— Par Thomas Guénolé, politologue et enseignant à Sciences-Po.—
L’invocation des racines chrétiennes de la France est de plus en plus présente dans le débat public. À l’instar de l’ancien ministre Christian Estrosi ou du maire de Béziers Robert Ménard, des élus s’en réclament pour justifier l’installation de crèches de la Nativité dans des mairies. L’écrivain Denis Tillinac a lancé une pétition défendant le maintien et l’entretien des églises de France au nom de ces mêmes racines : « l’angélus que sonnent nos clochers scande le temps des hommes depuis belle lurette », écrit-il. Ce texte a été signé par diverses personnalités de la politique et de la société civile : notamment l’ancien chef de l’État Nicolas Sarkozy, l’historien Jean Tulard, ou encore l’entrepreneur Charles Beigbeder.
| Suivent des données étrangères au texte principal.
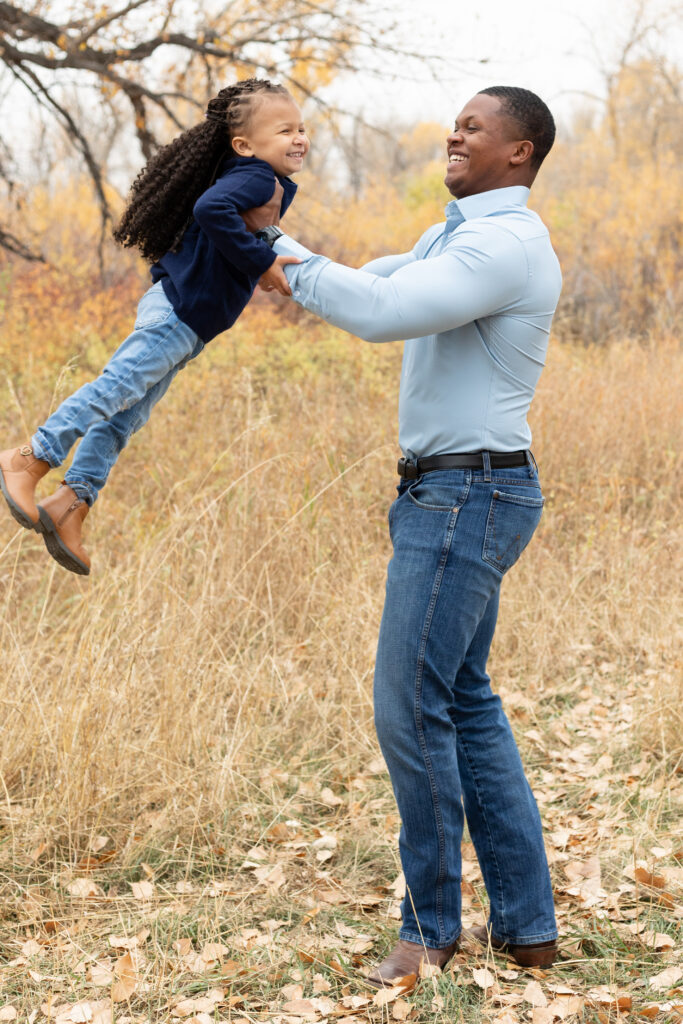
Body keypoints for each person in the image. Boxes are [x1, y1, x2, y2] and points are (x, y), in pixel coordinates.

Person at [248, 86, 562, 983]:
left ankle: (429, 929)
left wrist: (281, 251)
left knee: (409, 707)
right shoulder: (456, 237)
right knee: (461, 701)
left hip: (467, 496)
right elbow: (366, 285)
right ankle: (526, 926)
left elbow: (381, 312)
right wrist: (274, 246)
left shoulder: (503, 242)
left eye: (474, 125)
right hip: (457, 492)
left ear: (520, 152)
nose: (453, 133)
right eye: (453, 122)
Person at [0, 77, 308, 576]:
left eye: (301, 128)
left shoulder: (257, 178)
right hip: (179, 312)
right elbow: (211, 210)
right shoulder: (256, 177)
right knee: (116, 389)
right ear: (245, 144)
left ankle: (71, 502)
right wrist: (259, 262)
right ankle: (30, 456)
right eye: (284, 130)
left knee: (125, 414)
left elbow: (228, 221)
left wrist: (262, 256)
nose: (299, 138)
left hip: (187, 320)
Marion Maréchal Le Pen a soutenu que la France est un pays « culturellement chrétien » et que l’obligation de se marier à la mairie avant le mariage à l’église constitue « une aberration ». Le reste est à l’avenant.
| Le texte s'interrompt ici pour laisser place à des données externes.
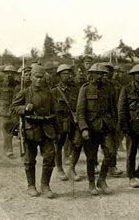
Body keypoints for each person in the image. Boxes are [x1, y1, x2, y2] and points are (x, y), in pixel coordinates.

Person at [11, 64, 61, 198]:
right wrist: (25, 108)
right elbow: (14, 107)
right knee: (29, 160)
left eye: (41, 77)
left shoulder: (49, 94)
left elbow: (54, 113)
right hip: (30, 130)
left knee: (50, 157)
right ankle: (31, 186)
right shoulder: (25, 92)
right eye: (36, 77)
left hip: (47, 129)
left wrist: (58, 131)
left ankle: (45, 185)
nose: (39, 80)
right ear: (31, 78)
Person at [76, 63, 116, 195]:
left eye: (102, 74)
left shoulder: (108, 88)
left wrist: (114, 125)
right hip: (91, 128)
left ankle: (102, 180)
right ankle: (91, 182)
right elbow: (80, 112)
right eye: (97, 74)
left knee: (110, 154)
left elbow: (112, 108)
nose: (100, 76)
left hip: (106, 127)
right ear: (91, 74)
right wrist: (84, 129)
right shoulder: (85, 89)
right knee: (91, 157)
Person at [51, 64, 80, 181]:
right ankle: (59, 169)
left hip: (73, 122)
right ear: (59, 76)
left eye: (68, 73)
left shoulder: (75, 89)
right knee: (58, 146)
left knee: (77, 143)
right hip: (60, 122)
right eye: (63, 73)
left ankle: (72, 168)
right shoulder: (54, 91)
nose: (66, 76)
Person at [0, 65, 19, 158]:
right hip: (3, 111)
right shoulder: (0, 84)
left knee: (12, 131)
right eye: (8, 73)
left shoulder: (18, 85)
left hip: (14, 111)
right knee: (6, 130)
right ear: (5, 74)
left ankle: (6, 146)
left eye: (12, 73)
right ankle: (9, 149)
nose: (10, 75)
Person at [102, 62, 123, 177]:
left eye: (108, 72)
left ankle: (112, 166)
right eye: (104, 72)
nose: (106, 74)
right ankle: (95, 165)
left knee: (112, 145)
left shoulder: (113, 86)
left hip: (110, 120)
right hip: (95, 121)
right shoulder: (90, 85)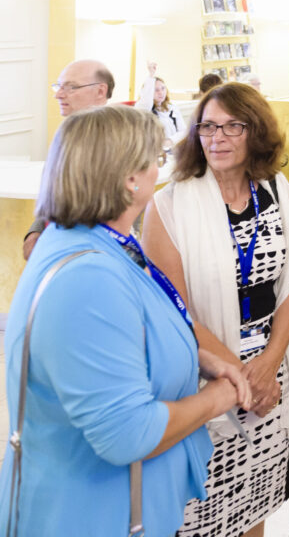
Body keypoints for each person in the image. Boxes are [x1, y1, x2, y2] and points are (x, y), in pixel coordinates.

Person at [0, 105, 251, 535]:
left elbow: (137, 326)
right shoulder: (88, 277)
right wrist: (220, 397)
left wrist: (202, 360)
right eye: (155, 160)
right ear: (129, 179)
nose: (161, 170)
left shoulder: (101, 240)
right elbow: (128, 435)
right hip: (91, 516)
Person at [142, 82, 289, 537]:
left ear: (255, 131)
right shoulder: (169, 204)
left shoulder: (276, 190)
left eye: (232, 126)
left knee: (253, 503)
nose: (217, 138)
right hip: (204, 375)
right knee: (200, 514)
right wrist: (241, 377)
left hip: (270, 367)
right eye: (207, 126)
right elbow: (175, 310)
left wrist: (269, 364)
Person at [22, 59, 115, 260]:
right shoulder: (64, 135)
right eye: (59, 86)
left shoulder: (119, 142)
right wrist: (36, 231)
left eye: (71, 87)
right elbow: (53, 195)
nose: (58, 95)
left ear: (100, 91)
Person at [136, 61, 186, 141]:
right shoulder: (145, 110)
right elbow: (146, 100)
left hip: (173, 148)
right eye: (156, 90)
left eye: (163, 88)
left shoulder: (172, 108)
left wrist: (170, 141)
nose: (161, 92)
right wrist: (151, 75)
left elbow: (183, 132)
Le discours des uns et des autres sur ce thème a un point commun fondamental : au sens strict, il est folklorique. Leur défense arc-boutée de ces racines a en effet pour propos la protection du folklore chrétien : les jours fériés d’origine catholique, le décorum des santons de Noël, les paysages marqués par les clochers, et ainsi de suite. En revanche, si l’on s’intéresse au fond des choses, c’est-à-dire aux valeurs, les mêmes sont muets ou très peu diserts. Et lorsqu’ils les évoquent, c’est soit pour soutenir qu’elles sont importantes mais sans les définir, soit pour retomber immédiatement, en fait, dans la défense du folklore.
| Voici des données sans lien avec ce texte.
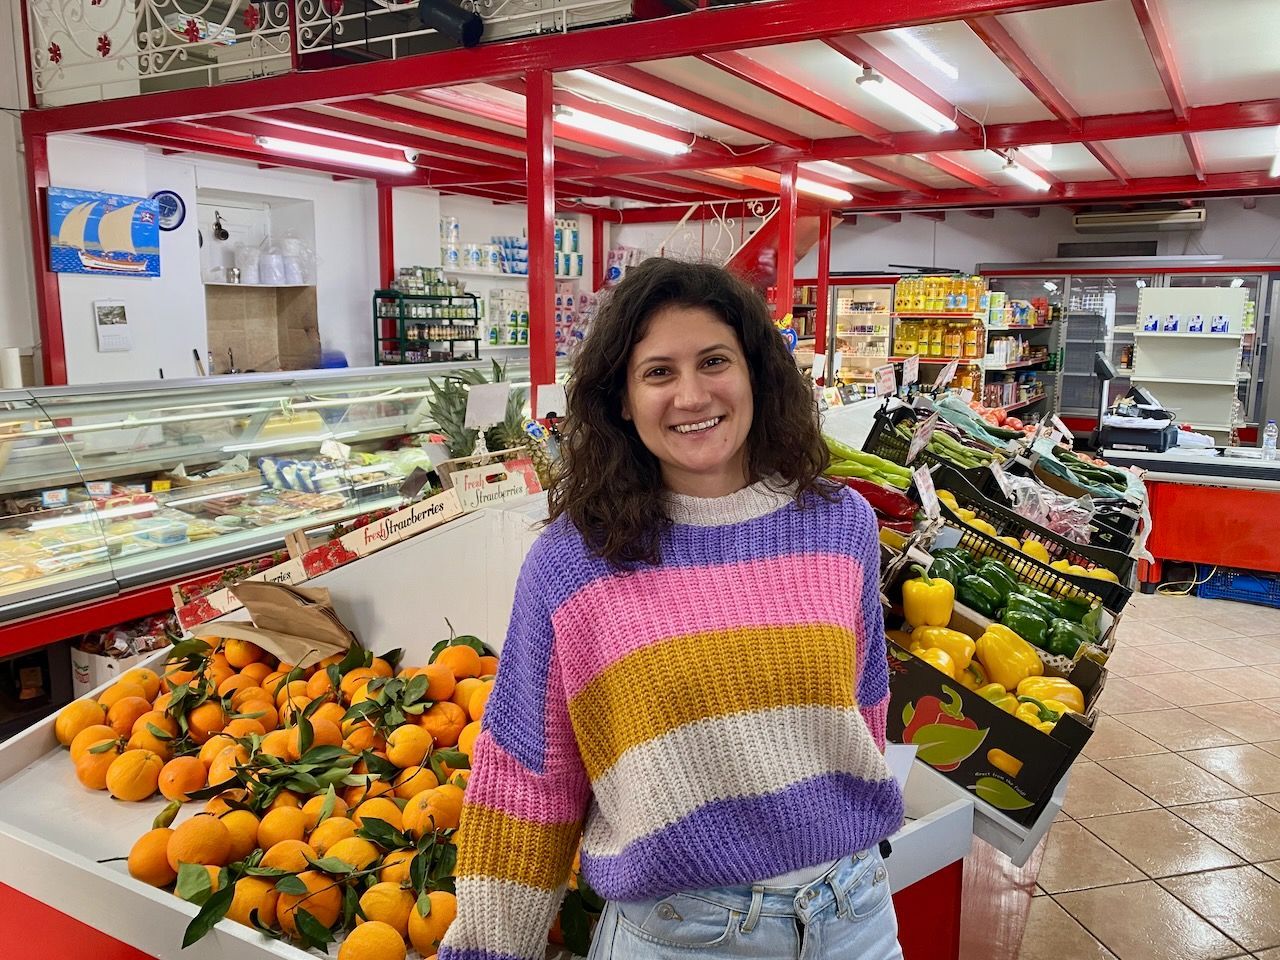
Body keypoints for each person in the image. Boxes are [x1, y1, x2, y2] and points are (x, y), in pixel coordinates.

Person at [438, 258, 904, 960]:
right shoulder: (575, 562)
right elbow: (530, 782)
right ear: (621, 398)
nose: (692, 394)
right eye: (658, 372)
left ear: (754, 372)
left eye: (713, 361)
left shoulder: (840, 523)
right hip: (686, 936)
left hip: (856, 914)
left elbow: (863, 706)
Or, simultanément, ces défenseurs du folklore expriment dans le débat public des positions qui, sur le fond, sont contraires aux valeurs chrétiennes. L’on aboutit ainsi à des incongruités manifestes. D’un côté, il faudrait entretenir nos églises et manger du porc à la cantine pour défendre les valeurs chrétiennes ; mais de l’autre, on peut refuser catégoriquement d’accueillir les réfugiés moyen-orientaux, en infraction complète avec le message du Nazaréen sur le devoir de charité envers les nécessiteux. D’un côté, l’écrivain Jean Raspail signe la pétition de Denis Tillinac en défense de la culture chrétienne de la France ; mais de l’autre, il peut affirmer dans son roman Le Camp des Saints« l’incompatibilité des races lorsqu’elles se partagent un même milieu ambiant », au mépris évident du message chrétien de fraternité universelle.
Comme des millions de Français, j’ai été élevé dans la foi chrétienne et dans son enseignement éthique. Comme ces millions de Français, je suis resté fidèle à ces valeurs morales, indépendamment de mes doutes et scepticismes sur les grandes questions métaphysiques. Aussi, j’affirme qu’il est intolérable et offensant d’assister, encore et encore, au détournement du message chrétien de paix et d’universalisme par des promoteurs de la haine de l’Autre et du repli sur soi. Jésus lui-même est d’ailleurs parfaitement clair quant à ceux-là qui s’arc-boutent sur les rites mais piétinent la morale : « Malheur à vous, scribes et Pharisiens hypocrites, parce que vous payez la dîme de la menthe, du fenouil et du cumin, et que vous négligez les points les plus graves de la Loi : la justice, la miséricorde et la foi ! » (Mat. 13, 23). De fait, il est sans doute grand temps que les chrétiens de valeurs et les chrétiens de foi disent halte à nos nouveaux pharisiens.